Mechanisms of Gene Silencing by the Glucocorticoid Receptor

Glucocorticoids are steroid hormones secreted by the adrenal gland that bind to their cognate receptor, the Glucocorticoid Receptor (GR), which then enters the nucleus to regulate gene expression as a transcription factor. Synthetic glucocorticoids (such as Dexamethasone, Cortisone) are some of the most potent anti-inflammatory drugs in clinical use today, and some of the most powerful metabolic regulators. Unfortunately, their unique ability to efficiently shut off inflammatory gene expression is accompanied by serious side effects. These undesired effects are attributed to the transcriptional activation of GR's metabolic target genes and limit its therapeutic use.
With SILENCE, we proposed to decipher the unresolved molecular paradox of positive versus negative gene regulation by the Glucocorticoid Receptor. Inflammation is known to contribute to the pathogenesis of numerous human illnesses, including cancer, autoimmune disorders, diabetes and cardiovascular disease. Understanding the specific mechanisms involved in the silencing of inflammatory gene expression carries transformative potential for novel therapies and safer drugs. In addition the clinical relevance of this project is underscored by the fact that currently, the gold standard of care for Covid-19 patients hospitalized with respiratory support, mainly consists of these anti-inflammatory steroids.
The ERC Starting Grant ‘SILENCE’ was focused on the identification of DNA-encoded factors (proteins, noncoding RNAs or cis-regulatory sequences) mediating transcriptional silencing of inflammatory genes by the Glucocorticoid Receptor (GR).The molecular mechanisms of how GR turns off inflammatory gene expression are far from understood, which is what this project was addressing.

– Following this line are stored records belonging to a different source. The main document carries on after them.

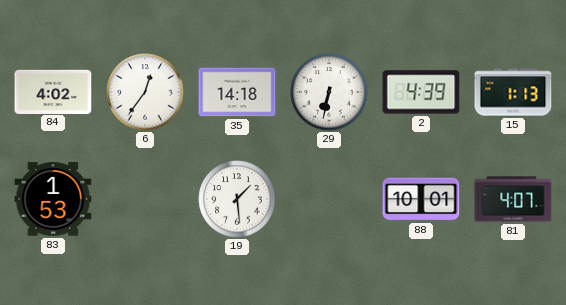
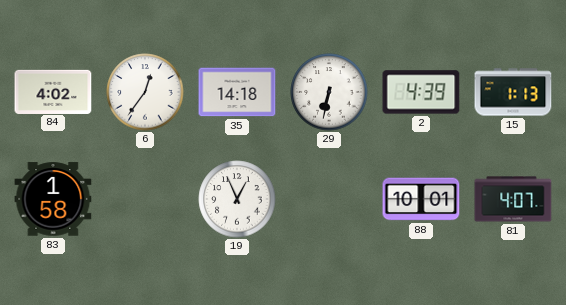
83: 1:53 -> 1:58
19: 1:29 -> 12:56
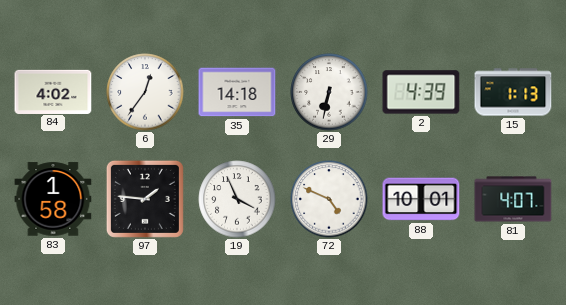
97: none -> 1:46
19: 12:56 -> 3:56
72: none -> 4:49
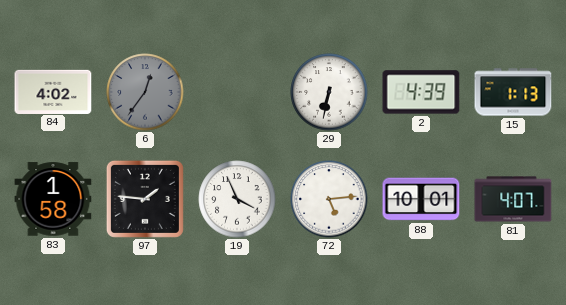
6 dial: white -> grey
35: 14:18 -> none
72: 4:49 -> 5:14
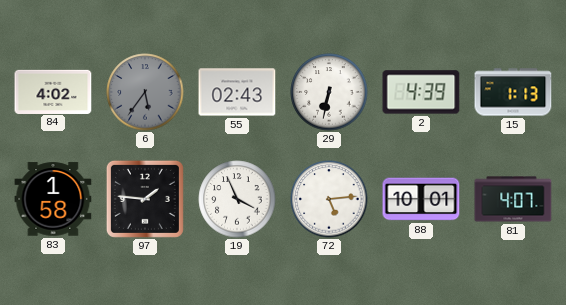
6: 12:36 -> 5:36
55: none -> 02:43
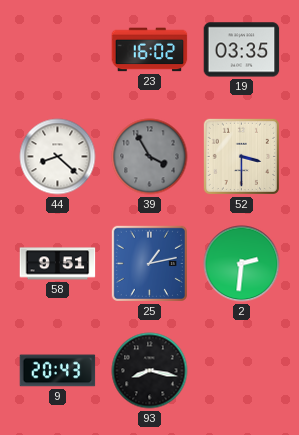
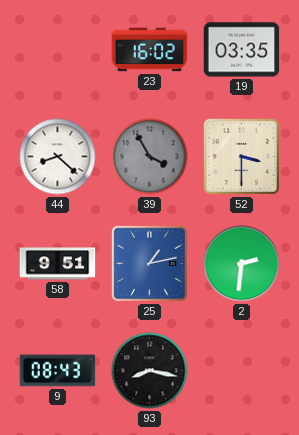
9: 20:43 -> 08:43
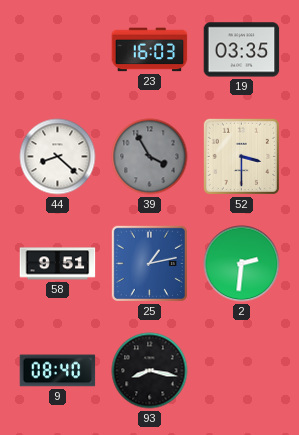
23: 16:02 -> 16:03
9: 08:43 -> 08:40
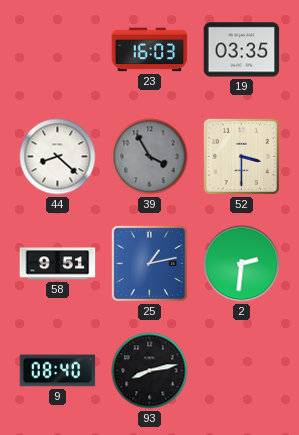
93: 8:17 -> 8:13
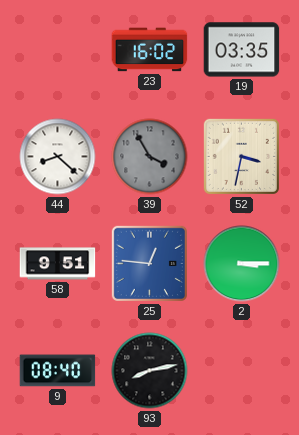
23: 16:03 -> 16:02
52: 3:30 -> 3:32
25: 1:13 -> 12:46
2: 2:31 -> 3:15
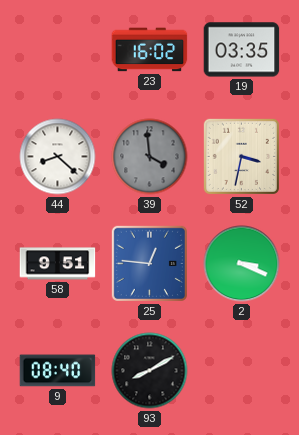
39: 3:55 -> 3:59
2: 3:15 -> 3:19
93: 8:13 -> 8:10
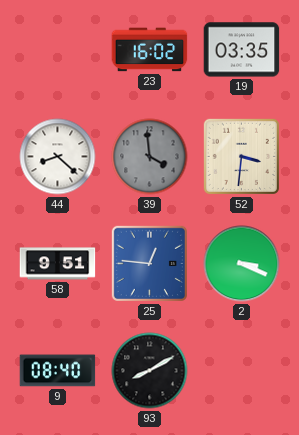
52: 3:32 -> 3:31
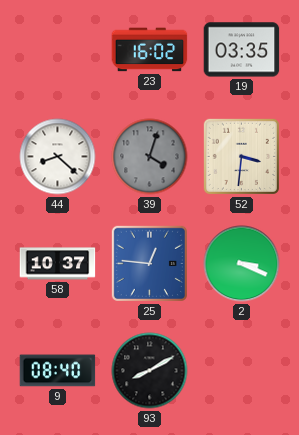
39: 3:59 -> 4:03
58: 9:51 -> 10:37
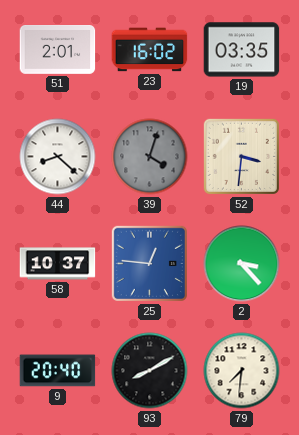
51: none -> 2:01
2: 3:19 -> 3:23
9: 08:40 -> 20:40
79: none -> 7:31
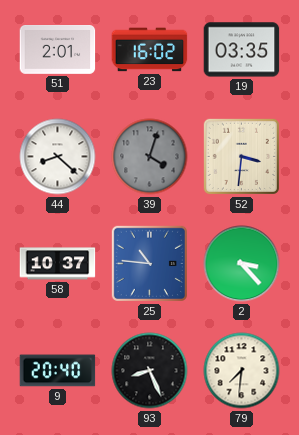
25: 12:46 -> 10:46
93: 8:10 -> 8:26
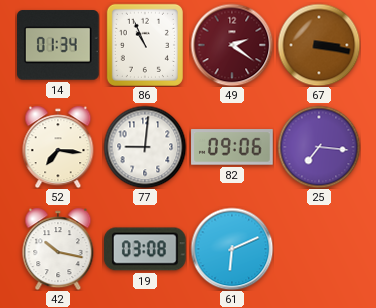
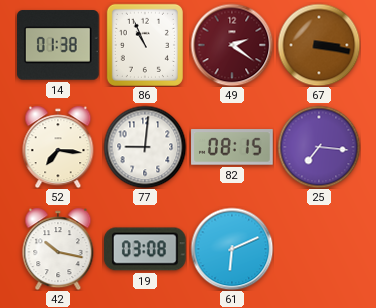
14: 01:34 -> 01:38
82: 09:06 -> 08:15
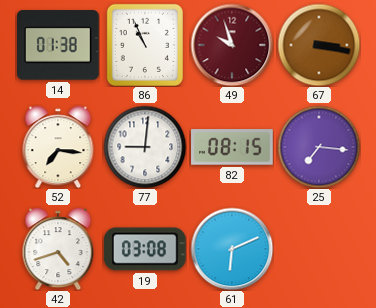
49: 2:21 -> 9:57
42: 10:17 -> 4:42
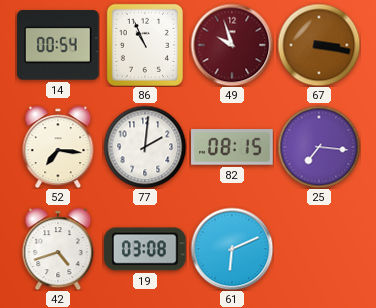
14: 01:38 -> 00:54
77: 9:01 -> 2:01
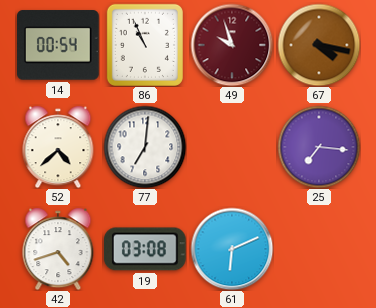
67: 3:17 -> 4:17
52: 7:16 -> 4:38
77: 2:01 -> 7:01
82: 08:15 -> none
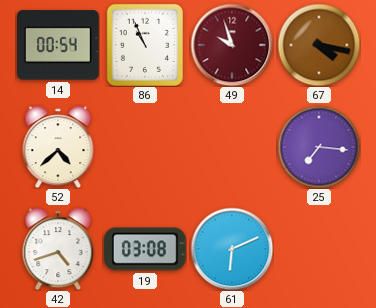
77: 7:01 -> none
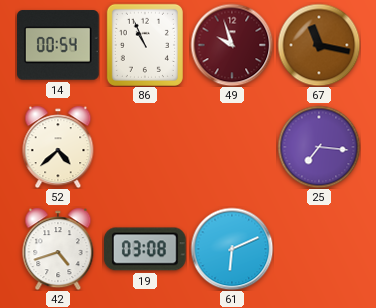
67: 4:17 -> 11:17
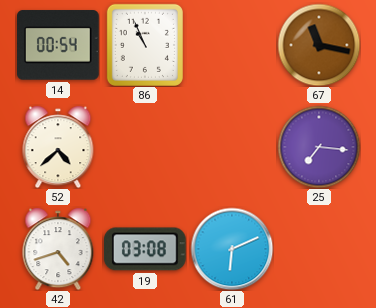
49: 9:57 -> none
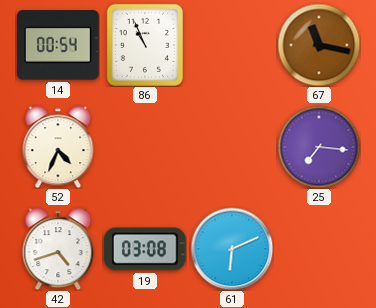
52: 4:38 -> 4:34
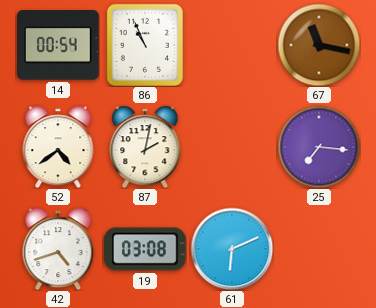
52: 4:34 -> 4:39
87: none -> 2:02
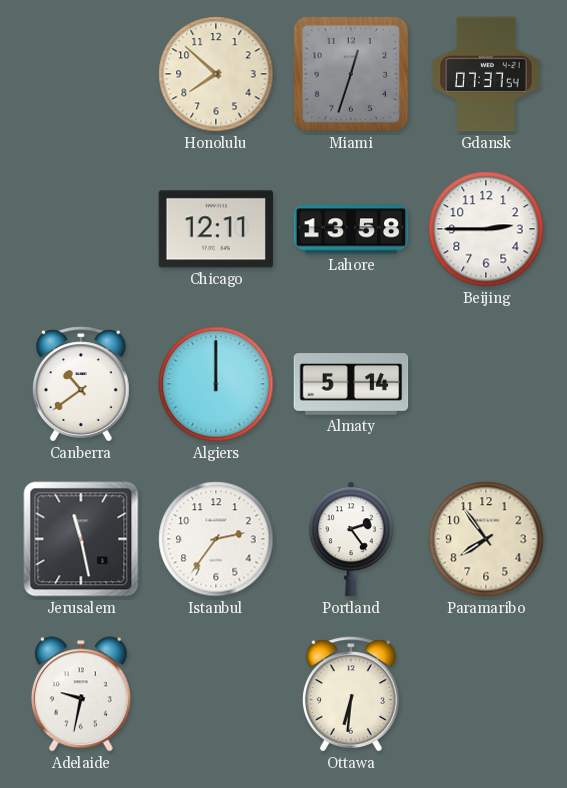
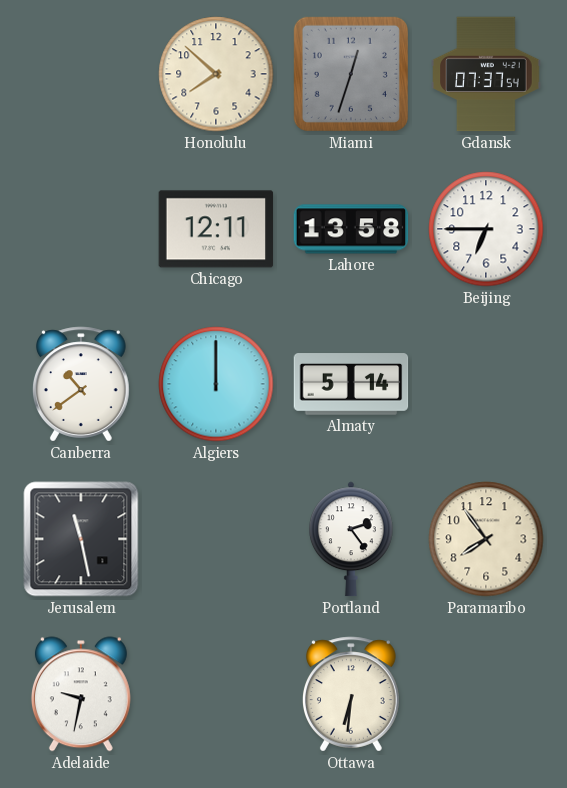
Beijing: 2:45 -> 6:45
Istanbul: 2:36 -> none
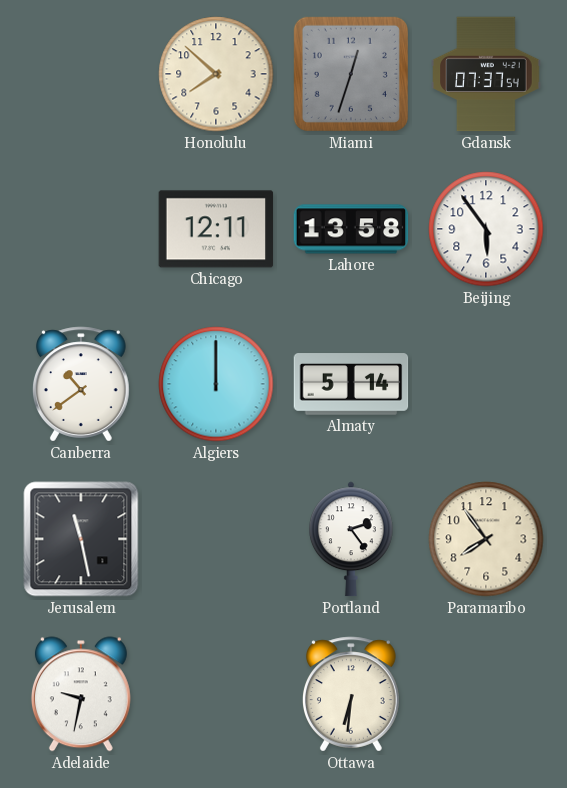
Beijing: 6:45 -> 5:54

In the course of the project, we successfully developed genetic screening tools to perform genome-wide screening for loss-of-function of novel proteins (coding genes) involved in the anti-inflammatory action of the glucocorticoid receptor. In addition, we adapted and established the new technique called ChIP-Nexus for our applications and were able to map GR binding sites together with inflammatory co transcription factors at unprecedented resolution. Most importantly we were able to identify novel mechanistic insights into GRs mode of action by the dissection of tethered GR binding sites versus those that require direct DNA binding. In contrast to the generally accepted view that protein-protein interactions with transcription factors such as AP-1 or NFkB are responsible for the suppression of inflammatory responses by GR, we have shown for the first time that DNA binding is essential for both activation and suppression of transcription. (Escoter et al 2020)
Furthermore we have successfully identified additional modulators of GR target locus binding proteins belonging to the STAT family (Quagliarini et al 2019).
By using state-of-the-art techniques such as siRNA, Crispr/Cas9 and proteomics, we were also able to identify and characterize important co-regulators of the anti-inflammatory GR transcriptional complex that belong to the chromatin landscape, such as the COMPASS-H3K4 methyltransferase complex and components of the SWI/SNF complex. Finally, we found several noncoding RNAs, such as miRNAs, eRNAs, uORFs, lncRNAs, which are differentially regulated in activated macrophages in response to GR ligand (Greulich et al 2021). In summary, we have performed the experiments described in the grant proposal, with minor technical modifications, as methods were evolving and improving.

When looking at the bigger picture painted by my combined publications over the past several years, it is emerging that transcription factor binding sites are not only cell type, time point and signal specific, but that these cistromes display surprising complexity. Transcription factor binding profiles are not only highly dynamic and exert plasticity in response to external stimuli, but within one cell type, under the same conditions, in response to identical signals, distinct subsets of binding sites exist. That means that the Glucocorticoid Receptor exerts locus specific modes of gene regulation, and that different fractions of target genes are regulated by a combinatorial code consisting of varying co-regulators, cofactors, and co-bound transcription factors. For example, in macrophages, there are some inflammatory enhancers which depend on the COMPASS complex, some that depend on the BRG1 SWI/SNF complex, some that express eRNAs, some that are co-bound by AP-1, by NF-kappaB or by STAT3/5, and some that have yet unknown features. So not all binding sites are the same, which is probably true for all transcription factors, and which is an important contribution to the field.

Overall, our discovery has important implications for the development of novel glucocorticoid receptor agonists or modulators with lower side-effect profiles and for our understanding of transcriptional regulation by GR.